_SOURCE DOCUMENT:_
---------------

Exporting GRasters and GVectors from a GRASS session

You can convert a GRaster to a SpatRaster raster using rast():

terra_elev <- rast(elev)

To convert a GVector to the terra package's SpatVector, use vect():

terra_rivers <- vect(rivers)

You can use writeRaster() and writeVector() to save fasterRaster rasters and vectors directly to disk. This will always be faster than using rast() or vect() and then saving.

elev_temp_file <- tempfile(fileext = ".tif") # save as GeoTIFF
writeRaster(elev, elev_temp_file)

vect_temp_shp <- tempfile(fileext = ".shp") # save as shapefile
vect_temp_gpkg <- tempfile(fileext = ".gpkg") # save as GeoPackage
writeVector(rivers, vect_temp_shp)
writeVector(rivers, vect_temp_gpkg)

Functions

To see a detailed list of functions available in fasterRaster, attach the package and use ?fasterRaster. Note the additional tutorials linked from there!

Tips for masking fasterRaster faster

  1. Loading rasters and vectors directly from disk using fast(), rather than converting terra or sf objects is faster. Why? Because if the object does not have a file to which the R object points, fast() has to save it to disk first as a GeoTIFF or GeoPackage file, then load it into GRASS.

  2. Similarly, saving GRasters and GVectors directly to disk will always be faster than converting them to SpatRasters or SpatVector using rast() or vect(), then saving them. Why? Because these functions actually save the file to disk then uses the respective function from the respective package to connect to the file.

  3. Every time you switch between using a GRaster or GVector with a different coordinate reference system (CRS), GRASS has to spend a few second changing to that CRS. So, you can save some time by doing as much work as possible with objects in one CRS, then switching to work on objects in another CRS.

  4. By default, fasterRaster use 2 cores and 1024 MB (1 GB) of memory for GRASS modules that allow users to specify these values. You can set these to higher values using faster() and thus potentially speed up some calculations. Functions in newer versions of GRASS have more capacity to use these options, so updating GRASS to the latest version can help, too.

  5. Compared to terra and sf, fasterRaster is not faster with vectors, so if you can, do vector processing with those packages first.

---------------

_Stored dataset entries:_

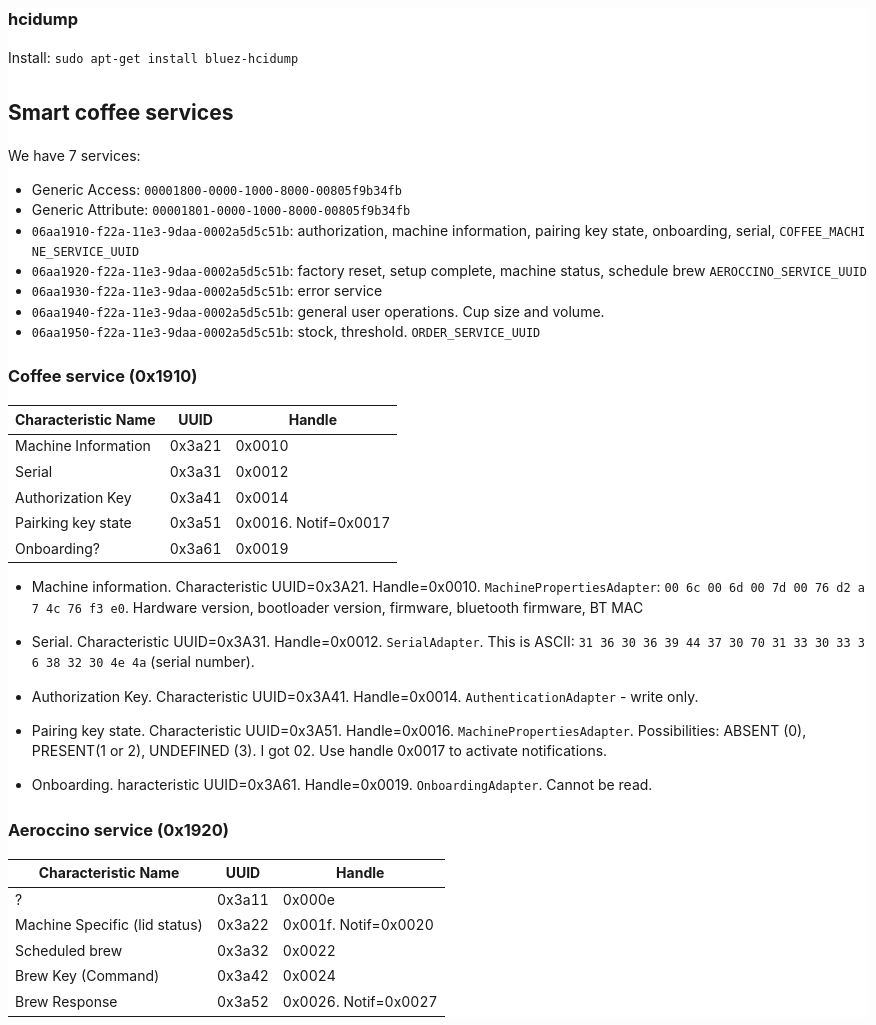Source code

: ### hcidump

Install: `sudo apt-get install bluez-hcidump`


## Smart coffee services

We have 7 services:

- Generic Access: `00001800-0000-1000-8000-00805f9b34fb`
- Generic Attribute: `00001801-0000-1000-8000-00805f9b34fb`
- `06aa1910-f22a-11e3-9daa-0002a5d5c51b`: authorization, machine information, pairing key state, onboarding, serial, `COFFEE_MACHINE_SERVICE_UUID`
- `06aa1920-f22a-11e3-9daa-0002a5d5c51b`: factory reset, setup complete, machine status, schedule brew `AEROCCINO_SERVICE_UUID`
- `06aa1930-f22a-11e3-9daa-0002a5d5c51b`: error service
- `06aa1940-f22a-11e3-9daa-0002a5d5c51b`: general user operations. Cup size and volume.
- `06aa1950-f22a-11e3-9daa-0002a5d5c51b`: stock, threshold. `ORDER_SERVICE_UUID`

### Coffee service (0x1910)

| Characteristic Name | UUID | Handle |
| ------------------- | ----- | ------ |
| Machine Information | 0x3a21 | 0x0010 |
| Serial | 0x3a31 | 0x0012 |
| Authorization Key | 0x3a41 | 0x0014 |
| Pairking key state | 0x3a51 | 0x0016. Notif=0x0017 |
| Onboarding? | 0x3a61 | 0x0019 |

- Machine information. Characteristic UUID=0x3A21. Handle=0x0010.  `MachinePropertiesAdapter`: `00 6c 00 6d 00 7d 00 76 d2 a7 4c 76 f3 e0`. Hardware version, bootloader version, firmware, bluetooth firmware, BT MAC

- Serial. Characteristic UUID=0x3A31. Handle=0x0012. `SerialAdapter`. This is ASCII: `31 36 30 36 39 44 37 30 70 31 33 30 33 36 38 32 30 4e 4a` (serial number).

- Authorization Key. Characteristic UUID=0x3A41. Handle=0x0014. `AuthenticationAdapter` - write only.

- Pairing key state. Characteristic UUID=0x3A51. Handle=0x0016.  `MachinePropertiesAdapter`. Possibilities: ABSENT (0), PRESENT(1 or 2), UNDEFINED (3). I got 02. Use handle 0x0017 to activate notifications.

- Onboarding. haracteristic UUID=0x3A61. Handle=0x0019. `OnboardingAdapter`. Cannot be read.


### Aeroccino service (0x1920)


| Characteristic Name | UUID | Handle |
| ------------------- | ----- | ------ |
| ? | 0x3a11 | 0x000e |
| Machine Specific (lid status) | 0x3a22 | 0x001f. Notif=0x0020 |
| Scheduled brew | 0x3a32 | 0x0022 |
| Brew Key (Command) | 0x3a42 | 0x0024 |
| Brew Response | 0x3a52 | 0x0026. Notif=0x0027 |
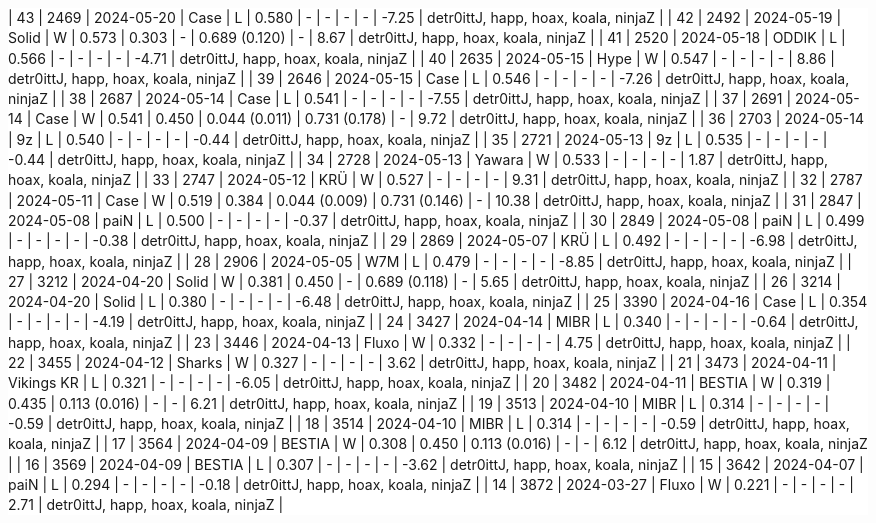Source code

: |           43 |     2469 | 2024-05-20 | Case              | L   | 0.580      | -            | -                | -                | -         |    -7.25 | detr0ittJ, happ, hoax, koala, ninjaZ   |
|           42 |     2492 | 2024-05-19 | Solid             | W   | 0.573      | 0.303        | -                | 0.689 (0.120)    | -         |     8.67 | detr0ittJ, happ, hoax, koala, ninjaZ   |
|           41 |     2520 | 2024-05-18 | ODDIK             | L   | 0.566      | -            | -                | -                | -         |    -4.71 | detr0ittJ, happ, hoax, koala, ninjaZ   |
|           40 |     2635 | 2024-05-15 | Hype              | W   | 0.547      | -            | -                | -                | -         |     8.86 | detr0ittJ, happ, hoax, koala, ninjaZ   |
|           39 |     2646 | 2024-05-15 | Case              | L   | 0.546      | -            | -                | -                | -         |    -7.26 | detr0ittJ, happ, hoax, koala, ninjaZ   |
|           38 |     2687 | 2024-05-14 | Case              | L   | 0.541      | -            | -                | -                | -         |    -7.55 | detr0ittJ, happ, hoax, koala, ninjaZ   |
|           37 |     2691 | 2024-05-14 | Case              | W   | 0.541      | 0.450        | 0.044 (0.011)    | 0.731 (0.178)    | -         |     9.72 | detr0ittJ, happ, hoax, koala, ninjaZ   |
|           36 |     2703 | 2024-05-14 | 9z                | L   | 0.540      | -            | -                | -                | -         |    -0.44 | detr0ittJ, happ, hoax, koala, ninjaZ   |
|           35 |     2721 | 2024-05-13 | 9z                | L   | 0.535      | -            | -                | -                | -         |    -0.44 | detr0ittJ, happ, hoax, koala, ninjaZ   |
|           34 |     2728 | 2024-05-13 | Yawara            | W   | 0.533      | -            | -                | -                | -         |     1.87 | detr0ittJ, happ, hoax, koala, ninjaZ   |
|           33 |     2747 | 2024-05-12 | KRÜ               | W   | 0.527      | -            | -                | -                | -         |     9.31 | detr0ittJ, happ, hoax, koala, ninjaZ   |
|           32 |     2787 | 2024-05-11 | Case              | W   | 0.519      | 0.384        | 0.044 (0.009)    | 0.731 (0.146)    | -         |    10.38 | detr0ittJ, happ, hoax, koala, ninjaZ   |
|           31 |     2847 | 2024-05-08 | paiN              | L   | 0.500      | -            | -                | -                | -         |    -0.37 | detr0ittJ, happ, hoax, koala, ninjaZ   |
|           30 |     2849 | 2024-05-08 | paiN              | L   | 0.499      | -            | -                | -                | -         |    -0.38 | detr0ittJ, happ, hoax, koala, ninjaZ   |
|           29 |     2869 | 2024-05-07 | KRÜ               | L   | 0.492      | -            | -                | -                | -         |    -6.98 | detr0ittJ, happ, hoax, koala, ninjaZ   |
|           28 |     2906 | 2024-05-05 | W7M               | L   | 0.479      | -            | -                | -                | -         |    -8.85 | detr0ittJ, happ, hoax, koala, ninjaZ   |
|           27 |     3212 | 2024-04-20 | Solid             | W   | 0.381      | 0.450        | -                | 0.689 (0.118)    | -         |     5.65 | detr0ittJ, happ, hoax, koala, ninjaZ   |
|           26 |     3214 | 2024-04-20 | Solid             | L   | 0.380      | -            | -                | -                | -         |    -6.48 | detr0ittJ, happ, hoax, koala, ninjaZ   |
|           25 |     3390 | 2024-04-16 | Case              | L   | 0.354      | -            | -                | -                | -         |    -4.19 | detr0ittJ, happ, hoax, koala, ninjaZ   |
|           24 |     3427 | 2024-04-14 | MIBR              | L   | 0.340      | -            | -                | -                | -         |    -0.64 | detr0ittJ, happ, hoax, koala, ninjaZ   |
|           23 |     3446 | 2024-04-13 | Fluxo             | W   | 0.332      | -            | -                | -                | -         |     4.75 | detr0ittJ, happ, hoax, koala, ninjaZ   |
|           22 |     3455 | 2024-04-12 | Sharks            | W   | 0.327      | -            | -                | -                | -         |     3.62 | detr0ittJ, happ, hoax, koala, ninjaZ   |
|           21 |     3473 | 2024-04-11 | Vikings KR        | L   | 0.321      | -            | -                | -                | -         |    -6.05 | detr0ittJ, happ, hoax, koala, ninjaZ   |
|           20 |     3482 | 2024-04-11 | BESTIA            | W   | 0.319      | 0.435        | 0.113 (0.016)    | -                | -         |     6.21 | detr0ittJ, happ, hoax, koala, ninjaZ   |
|           19 |     3513 | 2024-04-10 | MIBR              | L   | 0.314      | -            | -                | -                | -         |    -0.59 | detr0ittJ, happ, hoax, koala, ninjaZ   |
|           18 |     3514 | 2024-04-10 | MIBR              | L   | 0.314      | -            | -                | -                | -         |    -0.59 | detr0ittJ, happ, hoax, koala, ninjaZ   |
|           17 |     3564 | 2024-04-09 | BESTIA            | W   | 0.308      | 0.450        | 0.113 (0.016)    | -                | -         |     6.12 | detr0ittJ, happ, hoax, koala, ninjaZ   |
|           16 |     3569 | 2024-04-09 | BESTIA            | L   | 0.307      | -            | -                | -                | -         |    -3.62 | detr0ittJ, happ, hoax, koala, ninjaZ   |
|           15 |     3642 | 2024-04-07 | paiN              | L   | 0.294      | -            | -                | -                | -         |    -0.18 | detr0ittJ, happ, hoax, koala, ninjaZ   |
|           14 |     3872 | 2024-03-27 | Fluxo             | W   | 0.221      | -            | -                | -                | -         |     2.71 | detr0ittJ, happ, hoax, koala, ninjaZ   |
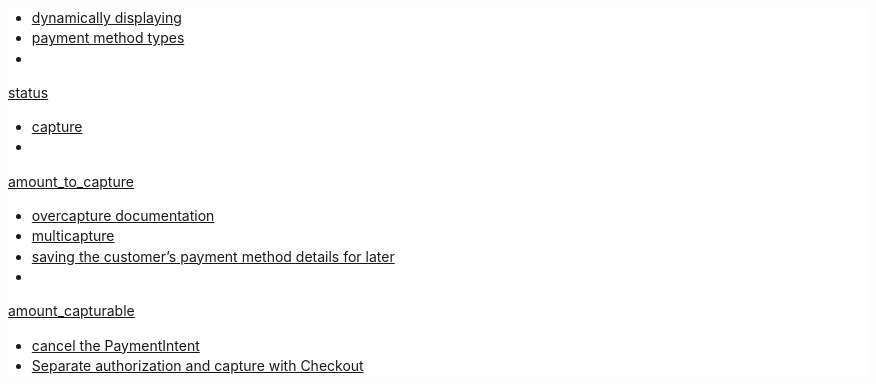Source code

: - [dynamically
displaying](https://docs.stripe.com/payments/payment-methods/dynamic-payment-methods)
- [payment method
types](https://docs.stripe.com/api/payment_intents/create#create_payment_intent-payment_method_types)
-
[status](https://docs.stripe.com/api/payment_intents/object#payment_intent_object-status)
- [capture](https://docs.stripe.com/api/payment_intents/capture)
-
[amount_to_capture](https://docs.stripe.com/api/payment_intents/capture#capture_payment_intent-amount_to_capture)
- [overcapture documentation](https://docs.stripe.com/payments/overcapture)
- [multicapture](https://docs.stripe.com/payments/multicapture)
- [saving the customer’s payment method details for
later](https://docs.stripe.com/payments/save-during-payment#save-payment-details-for-future-use)
-
[amount_capturable](https://docs.stripe.com/api/payment_intents/object#payment_intent_object-amount_capturable)
- [cancel the PaymentIntent](https://docs.stripe.com/refunds#cancel-payment)
- [Separate authorization and capture with
Checkout](https://docs.stripe.com/payments/accept-a-payment?platform=web&ui=stripe-hosted#auth-and-capture)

---------------

_TASK SET:_
[A] Write out the passage of the fasterRaster page word for word, everything from "elev_temp_file <- tempfile(fileext" down to "writeVector(rivers, vect_temp_gpkg)".
[B] Reproduce the records without changes, everything from their very start down to the line containing "### Coffee service (0x1910)", including that line, and leave out the pictures.
The fasterRaster page and the records are unrelated and should be treated as distinct material.

_RESULTS OF THE TASKS:_
[A]
elev_temp_file <- tempfile(fileext = ".tif") # save as GeoTIFF
writeRaster(elev, elev_temp_file)

vect_temp_shp <- tempfile(fileext = ".shp") # save as shapefile
vect_temp_gpkg <- tempfile(fileext = ".gpkg") # save as GeoPackage
writeVector(rivers, vect_temp_shp)
writeVector(rivers, vect_temp_gpkg)

[B]
Source code

: ### hcidump

Install: `sudo apt-get install bluez-hcidump`


## Smart coffee services

We have 7 services:

- Generic Access: `00001800-0000-1000-8000-00805f9b34fb`
- Generic Attribute: `00001801-0000-1000-8000-00805f9b34fb`
- `06aa1910-f22a-11e3-9daa-0002a5d5c51b`: authorization, machine information, pairing key state, onboarding, serial, `COFFEE_MACHINE_SERVICE_UUID`
- `06aa1920-f22a-11e3-9daa-0002a5d5c51b`: factory reset, setup complete, machine status, schedule brew `AEROCCINO_SERVICE_UUID`
- `06aa1930-f22a-11e3-9daa-0002a5d5c51b`: error service
- `06aa1940-f22a-11e3-9daa-0002a5d5c51b`: general user operations. Cup size and volume.
- `06aa1950-f22a-11e3-9daa-0002a5d5c51b`: stock, threshold. `ORDER_SERVICE_UUID`

### Coffee service (0x1910)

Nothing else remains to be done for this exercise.